Le Canada est un très bon modèle, particulièrement réputé pour l'excellence de son agence nationale de la recherche, avec un taux de sélection plus proche de 60 % que de 16 %. Quand on présente un bon dossier à un appel à projets compétitif au Canada, on sait qu'on a une bonne chance de remporter cet appel. Cela permet d'éviter le syndrome du chercheur qui passe son temps à rédiger des projets, en étant obligé de candidater à toutes sortes d'appels d'offres parce que le taux de sélection est trop bas.
Le Canada bénéficie aussi de plusieurs outils, dont un très intéressant : il s'agit d'un organisme qui apporte aux entreprises des informations sur les recherches en cours et sur la façon dont elles pourraient se les approprier. Il s'agit d'une coopération proactive entre le monde de la recherche et le monde économique.
La France souffre historiquement d'un défaut de coopération important entre la recherche et l'entreprise, et entre le public et le privé : elle dispose d'une très bonne recherche publique et d'une très bonne recherche privée, mais avec trop peu de passerelles entre les deux. Cela fait partie des problématiques à résoudre. Le plan annoncé en septembre 2018 est encore à ses débuts, et il est trop tôt pour obtenir des évaluations et des réponses.

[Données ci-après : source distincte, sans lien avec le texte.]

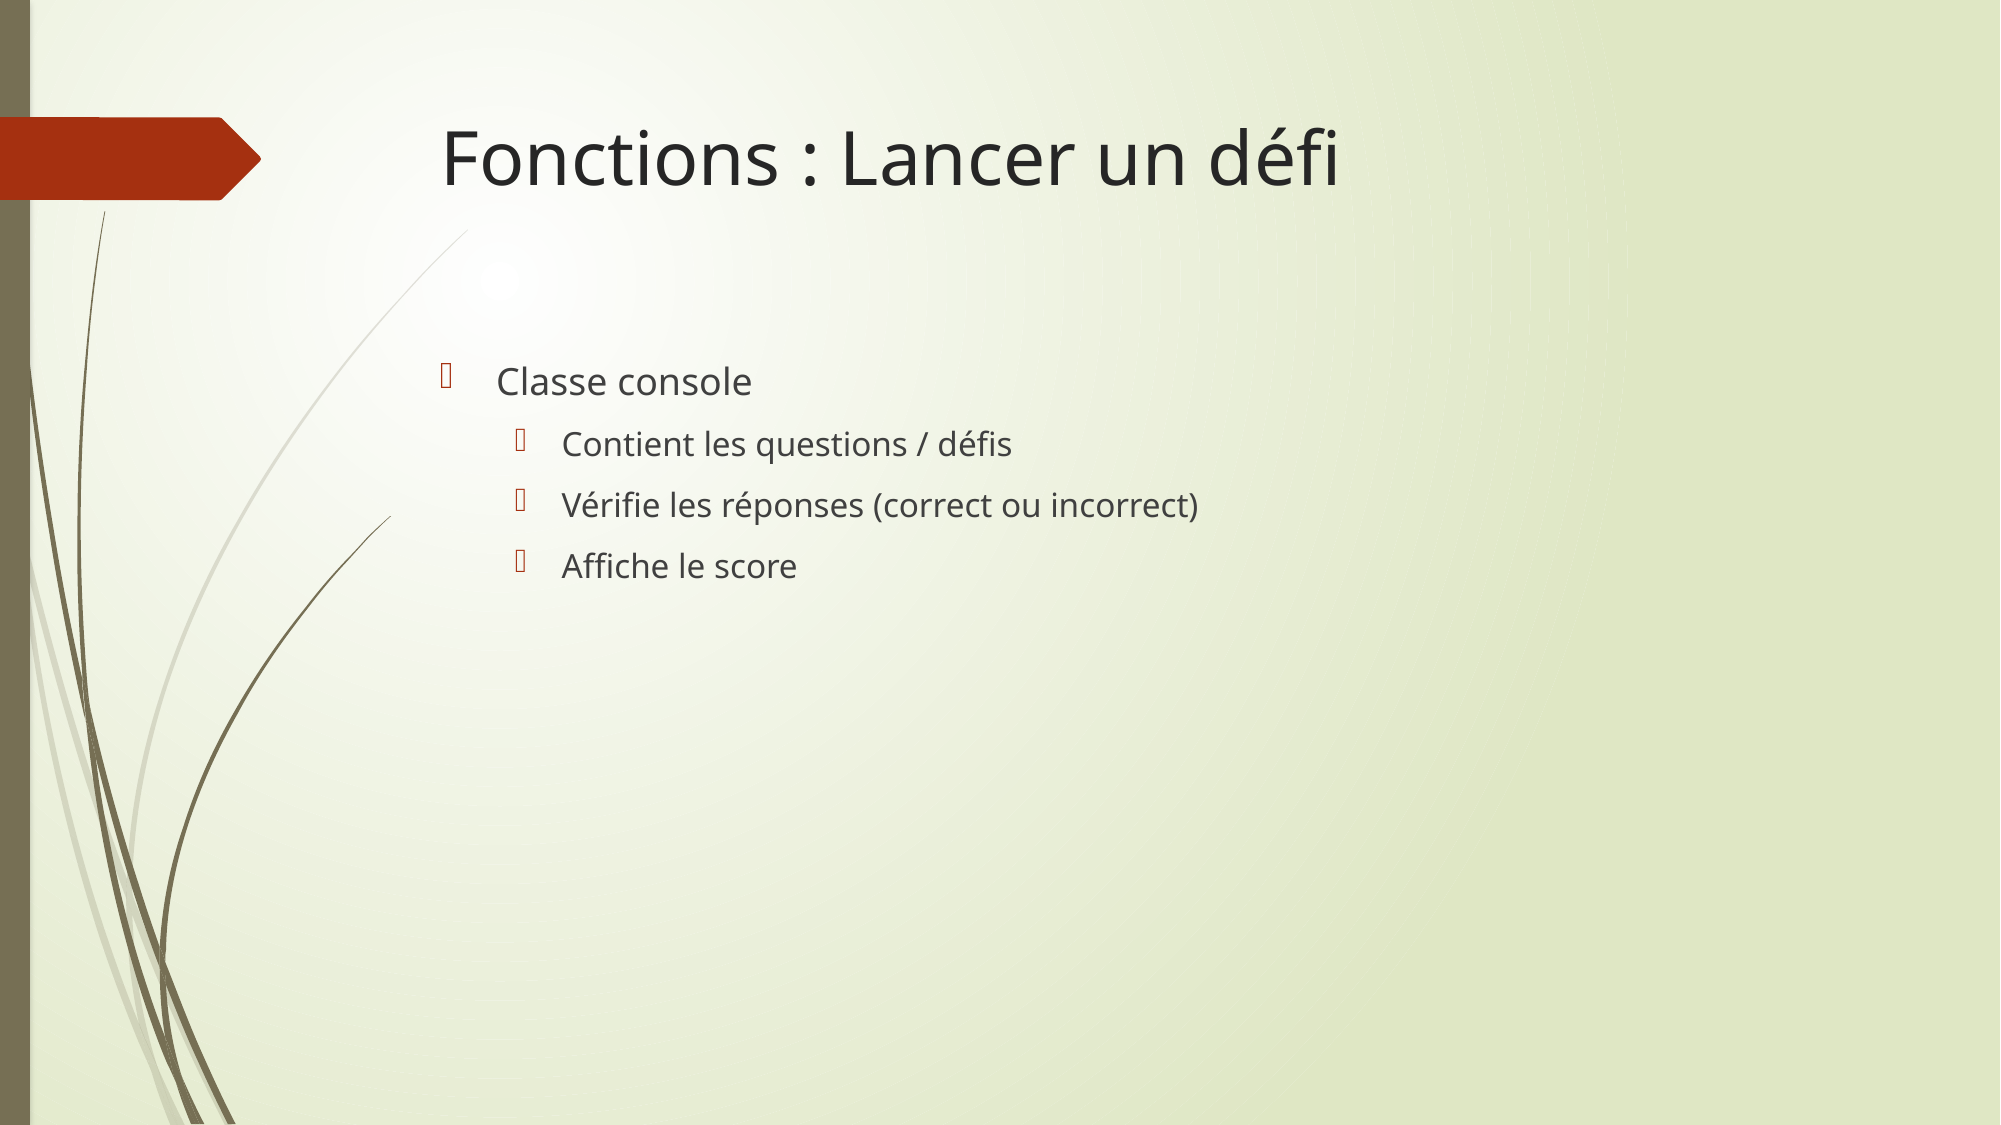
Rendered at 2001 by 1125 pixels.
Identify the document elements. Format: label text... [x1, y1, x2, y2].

list Classe console Contient les questions / défis Vérifie les réponses (correct ou incorrect) Affiche le score [424, 350, 1888, 970]
title Fonctions : Lancer un défi [425, 102, 1888, 313]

Je vais illustrer les inquiétudes par rapport à l'Europe par les propos prononcés par le secrétaire général de l'Institut des hautes études scientifiques, l'un des organismes de recherche fondamentale les plus réputés en France : « L'Europe, il faut s'en méfier comme de la peste ». C'était le cri du coeur de quelqu'un qui sait que candidater à un programme européen expose à des contrôles stricts, tatillons, et le cas échéant à des mises en demeure de rembourser des fonds, etc. C'est arrivé à l'Institut des hautes études scientifiques, et cela a failli les mener à la faillite. Les questions de procédure dans le cadre des appels à projet européen sont très redoutées ; se lancer dans un appel à projets européens implique de disposer de compétences affûtées sur les règles européennes et sur le droit du travail et de la recherche européens, etc. L'un des volets du plan était précisément de renforcer l'accompagnement des chercheurs dans ces domaines.

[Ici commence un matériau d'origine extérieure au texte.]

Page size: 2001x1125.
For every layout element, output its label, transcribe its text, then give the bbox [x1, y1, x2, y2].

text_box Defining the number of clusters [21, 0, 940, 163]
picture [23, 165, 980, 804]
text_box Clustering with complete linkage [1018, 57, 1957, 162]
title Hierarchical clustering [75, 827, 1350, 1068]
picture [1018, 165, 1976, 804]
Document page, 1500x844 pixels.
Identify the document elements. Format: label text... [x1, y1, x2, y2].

Le rapport du premier groupe de travail, détaille quelques-uns des grands axes du plan annoncé par Mme Frédérique Vidal en septembre 2018 à savoir inciter les chercheurs à répondre aux appels d'offres ; les accompagner dans ces réponses ; exercer une influence au niveau européen.
Nous savons que les chercheurs scientifiques français sont trop peu nombreux à investir le temps nécessaire, à Bruxelles ou dans les autres lieux de décision européen, pour influer sur la marche des choses en Europe. Nous en avons besoin.
Nous avons constaté que le statut de l'ANR était controversé. Certains considèrent qu'il faut la supprimer, parce qu'elle introduit trop de compétition et qu'elle s'oppose aux outils de financements récurrents, notamment aux budgets du CNRS et des autres organismes ; d'autres considèrent au contraire qu'il faudrait lui donner les clés de la recherche. Ma conviction est qu'il faut trouver un équilibre entre les deux. L'augmentation budgétaire que nous proposons à son bénéfice est très significative. Au regard de son budget actuel, une augmentation de 500 millions à 2 milliards du budget de l'ANR est très significative.